Aim of the exercise:
Although the data below contains pictures, output only the lines between those holding "ring dip: (171, 204)" and "middle pip: (226, 255)", inclusive, exactly and without those pictures.

Source material:
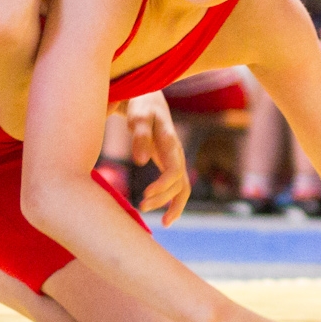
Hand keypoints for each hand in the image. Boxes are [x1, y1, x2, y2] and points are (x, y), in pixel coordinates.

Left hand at [125, 92, 188, 225]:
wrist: (149, 99)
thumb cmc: (141, 106)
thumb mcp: (139, 117)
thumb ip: (140, 136)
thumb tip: (140, 162)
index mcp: (170, 142)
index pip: (174, 170)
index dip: (162, 186)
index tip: (145, 195)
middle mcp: (176, 153)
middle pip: (178, 183)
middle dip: (162, 199)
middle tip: (141, 206)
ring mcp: (175, 159)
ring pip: (182, 188)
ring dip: (171, 204)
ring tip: (161, 222)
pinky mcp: (170, 163)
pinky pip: (178, 187)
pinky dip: (174, 202)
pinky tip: (165, 217)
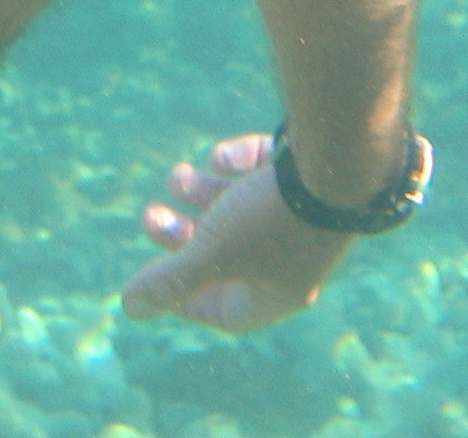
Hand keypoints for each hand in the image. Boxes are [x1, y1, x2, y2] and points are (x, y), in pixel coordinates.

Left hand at [120, 132, 350, 332]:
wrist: (336, 159)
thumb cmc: (270, 218)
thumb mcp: (211, 253)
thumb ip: (170, 280)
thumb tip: (131, 306)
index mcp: (278, 291)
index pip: (224, 310)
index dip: (184, 297)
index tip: (154, 277)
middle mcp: (293, 258)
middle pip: (226, 255)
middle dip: (184, 235)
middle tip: (150, 215)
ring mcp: (303, 214)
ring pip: (240, 209)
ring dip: (202, 193)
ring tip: (177, 175)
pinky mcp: (308, 173)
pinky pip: (265, 172)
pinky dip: (238, 164)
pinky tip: (224, 157)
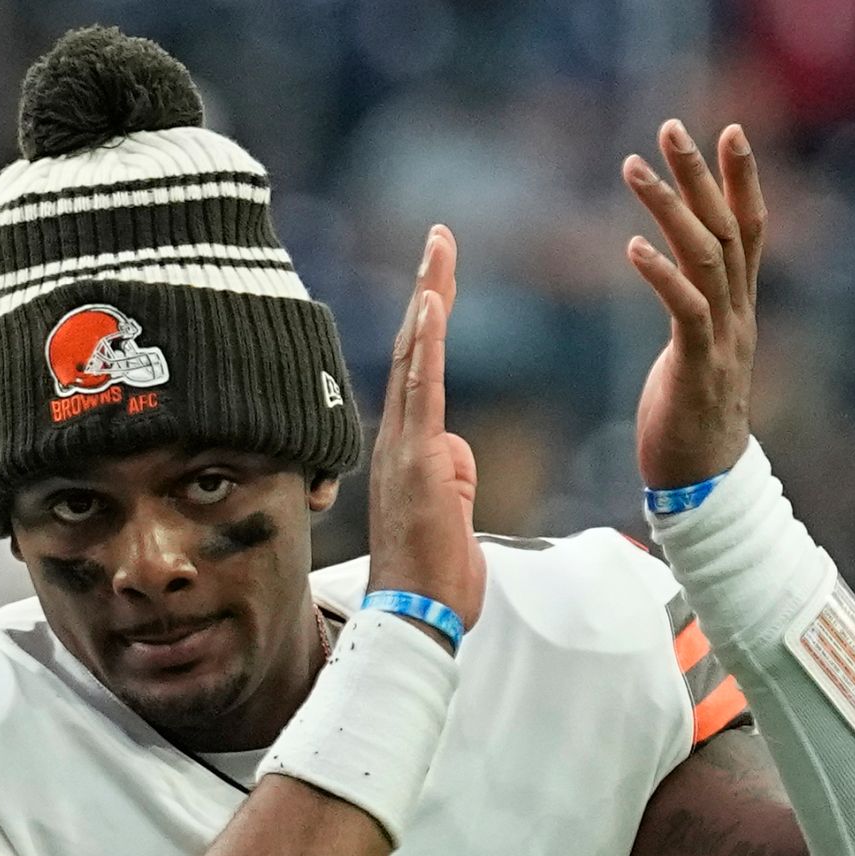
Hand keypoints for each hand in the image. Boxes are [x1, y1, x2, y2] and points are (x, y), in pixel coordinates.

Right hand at [366, 224, 483, 635]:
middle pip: (416, 349)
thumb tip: (456, 452)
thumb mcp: (453, 514)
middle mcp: (397, 439)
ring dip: (430, 299)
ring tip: (440, 250)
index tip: (440, 278)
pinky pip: (423, 388)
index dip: (430, 322)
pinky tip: (434, 301)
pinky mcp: (417, 459)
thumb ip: (453, 476)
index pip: (421, 372)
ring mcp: (403, 447)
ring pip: (417, 357)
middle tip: (440, 239)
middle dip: (429, 290)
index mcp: (407, 451)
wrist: (414, 616)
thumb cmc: (434, 578)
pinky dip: (428, 342)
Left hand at [624, 120, 767, 490]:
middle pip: (728, 229)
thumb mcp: (695, 349)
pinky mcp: (697, 366)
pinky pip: (685, 311)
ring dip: (669, 210)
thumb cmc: (691, 416)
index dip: (741, 179)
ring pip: (706, 258)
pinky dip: (661, 275)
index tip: (729, 131)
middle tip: (672, 127)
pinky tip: (632, 247)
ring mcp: (723, 339)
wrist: (705, 483)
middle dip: (702, 175)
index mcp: (737, 307)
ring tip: (633, 169)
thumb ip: (694, 309)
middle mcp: (738, 314)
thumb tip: (680, 279)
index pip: (748, 229)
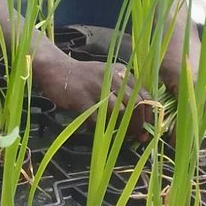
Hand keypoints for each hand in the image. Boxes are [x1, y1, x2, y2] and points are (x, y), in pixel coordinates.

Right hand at [34, 53, 152, 141]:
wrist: (56, 69)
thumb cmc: (84, 76)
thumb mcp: (108, 75)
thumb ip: (124, 89)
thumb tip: (141, 115)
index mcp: (122, 72)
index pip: (144, 94)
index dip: (149, 114)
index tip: (148, 127)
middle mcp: (112, 78)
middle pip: (135, 105)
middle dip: (138, 124)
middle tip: (136, 136)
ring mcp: (97, 88)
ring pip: (118, 113)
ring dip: (122, 129)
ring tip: (122, 137)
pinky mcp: (82, 99)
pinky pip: (97, 120)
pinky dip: (100, 129)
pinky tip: (100, 130)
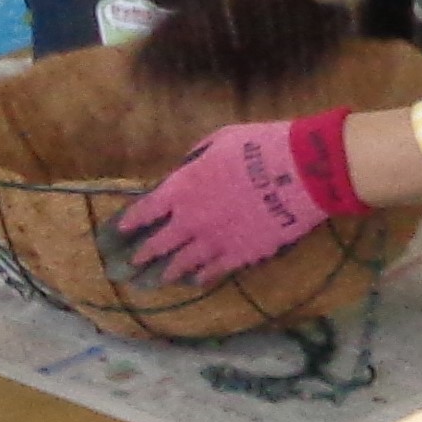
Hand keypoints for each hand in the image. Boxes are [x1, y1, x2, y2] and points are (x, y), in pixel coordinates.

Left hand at [118, 113, 361, 283]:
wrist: (302, 172)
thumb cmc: (260, 146)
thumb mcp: (219, 141)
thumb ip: (196, 160)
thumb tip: (187, 170)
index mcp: (181, 188)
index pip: (145, 210)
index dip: (131, 222)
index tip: (120, 231)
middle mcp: (191, 219)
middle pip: (159, 243)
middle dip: (142, 254)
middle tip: (131, 264)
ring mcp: (215, 241)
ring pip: (184, 262)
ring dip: (168, 271)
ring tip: (156, 280)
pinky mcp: (241, 255)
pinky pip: (215, 270)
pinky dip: (203, 276)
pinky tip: (196, 280)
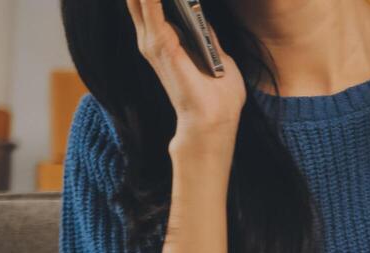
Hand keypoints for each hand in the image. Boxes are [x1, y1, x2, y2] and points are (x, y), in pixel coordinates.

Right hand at [126, 0, 245, 152]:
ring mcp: (152, 40)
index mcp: (165, 39)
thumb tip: (203, 16)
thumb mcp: (217, 56)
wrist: (213, 123)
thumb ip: (206, 35)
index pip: (150, 0)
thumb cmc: (218, 97)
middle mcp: (151, 37)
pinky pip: (150, 5)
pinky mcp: (159, 44)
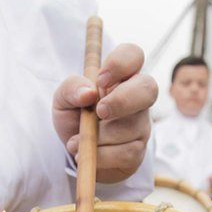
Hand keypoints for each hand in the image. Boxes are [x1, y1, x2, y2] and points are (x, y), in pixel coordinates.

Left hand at [53, 43, 157, 183]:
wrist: (76, 153)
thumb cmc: (74, 118)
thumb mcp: (63, 100)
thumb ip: (71, 88)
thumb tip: (88, 93)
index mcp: (120, 76)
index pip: (133, 55)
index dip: (120, 63)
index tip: (99, 80)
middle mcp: (136, 97)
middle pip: (148, 88)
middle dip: (122, 101)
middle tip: (99, 112)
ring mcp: (141, 124)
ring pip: (132, 127)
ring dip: (99, 137)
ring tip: (76, 142)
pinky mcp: (138, 150)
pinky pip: (127, 152)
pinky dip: (102, 156)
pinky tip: (87, 155)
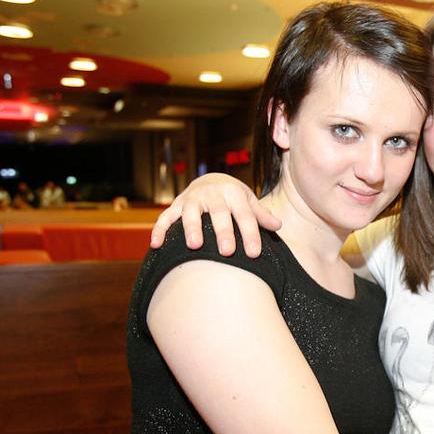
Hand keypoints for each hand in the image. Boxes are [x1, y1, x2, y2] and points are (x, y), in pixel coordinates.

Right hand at [149, 172, 280, 256]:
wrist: (210, 180)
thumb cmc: (233, 198)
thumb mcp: (248, 201)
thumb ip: (260, 214)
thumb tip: (278, 226)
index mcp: (233, 193)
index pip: (245, 215)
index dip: (250, 234)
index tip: (255, 253)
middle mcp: (212, 193)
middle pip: (219, 214)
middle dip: (223, 232)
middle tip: (227, 252)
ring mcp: (192, 199)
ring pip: (191, 213)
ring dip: (191, 228)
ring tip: (193, 246)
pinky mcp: (176, 205)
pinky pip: (165, 218)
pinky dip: (160, 229)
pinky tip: (156, 245)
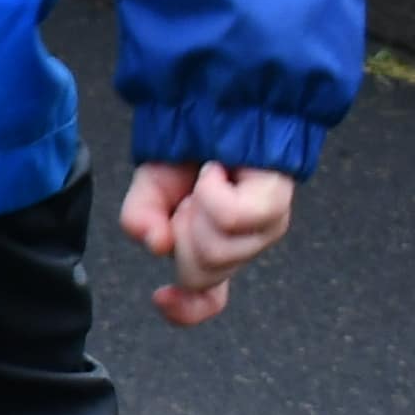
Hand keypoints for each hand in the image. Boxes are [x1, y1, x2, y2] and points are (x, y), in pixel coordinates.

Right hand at [119, 160, 293, 325]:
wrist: (220, 104)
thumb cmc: (191, 147)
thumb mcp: (150, 189)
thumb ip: (140, 219)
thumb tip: (154, 243)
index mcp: (211, 247)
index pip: (207, 297)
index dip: (188, 310)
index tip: (161, 296)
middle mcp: (243, 245)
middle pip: (200, 274)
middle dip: (179, 237)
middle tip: (184, 200)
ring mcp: (264, 229)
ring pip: (217, 250)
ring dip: (195, 209)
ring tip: (204, 179)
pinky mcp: (275, 206)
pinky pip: (231, 218)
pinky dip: (212, 191)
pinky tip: (216, 172)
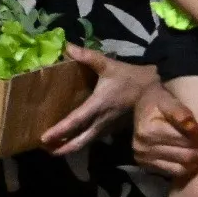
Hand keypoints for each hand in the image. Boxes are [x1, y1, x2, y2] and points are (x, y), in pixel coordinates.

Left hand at [38, 46, 158, 155]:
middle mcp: (101, 121)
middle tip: (45, 150)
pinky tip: (73, 141)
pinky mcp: (113, 129)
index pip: (75, 121)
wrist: (154, 90)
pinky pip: (94, 139)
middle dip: (62, 148)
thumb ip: (86, 56)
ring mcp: (108, 128)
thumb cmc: (130, 78)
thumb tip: (66, 46)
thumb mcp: (108, 65)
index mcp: (98, 105)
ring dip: (71, 148)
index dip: (60, 131)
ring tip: (54, 150)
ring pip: (87, 142)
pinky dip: (81, 142)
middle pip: (80, 141)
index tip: (44, 138)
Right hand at [131, 85, 197, 180]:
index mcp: (147, 131)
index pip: (184, 139)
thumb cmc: (156, 100)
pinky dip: (195, 167)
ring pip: (184, 167)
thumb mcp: (167, 99)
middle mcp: (144, 149)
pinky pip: (178, 172)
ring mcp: (146, 161)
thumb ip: (179, 111)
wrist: (140, 106)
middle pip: (186, 155)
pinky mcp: (151, 168)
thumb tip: (191, 127)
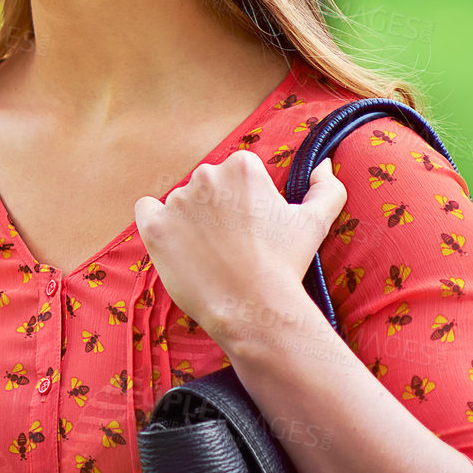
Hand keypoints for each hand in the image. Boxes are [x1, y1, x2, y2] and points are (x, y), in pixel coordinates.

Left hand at [131, 149, 346, 344]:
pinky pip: (146, 210)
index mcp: (242, 166)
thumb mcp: (316, 221)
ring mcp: (177, 201)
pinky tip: (174, 240)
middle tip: (233, 242)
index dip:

Solution:
ring dip: (171, 204)
ring tip: (161, 222)
pinky mcp: (170, 163)
pinky pip: (178, 187)
pinky dip: (174, 202)
pinky tip: (165, 217)
Hand keypoints for each hand in the image. Boxes are [x1, y1, x2, y2] and points are (x, y), in pixel coordinates.

Left hand at [120, 132, 350, 332]:
wrist: (336, 159)
thumb cmc: (270, 218)
thumb mcp: (211, 253)
thumb ip: (170, 280)
thumb tip: (131, 306)
index mcp: (278, 291)
index pip: (224, 310)
index dip: (184, 297)
index tip: (154, 277)
middle mcp: (293, 258)
middle pip: (226, 255)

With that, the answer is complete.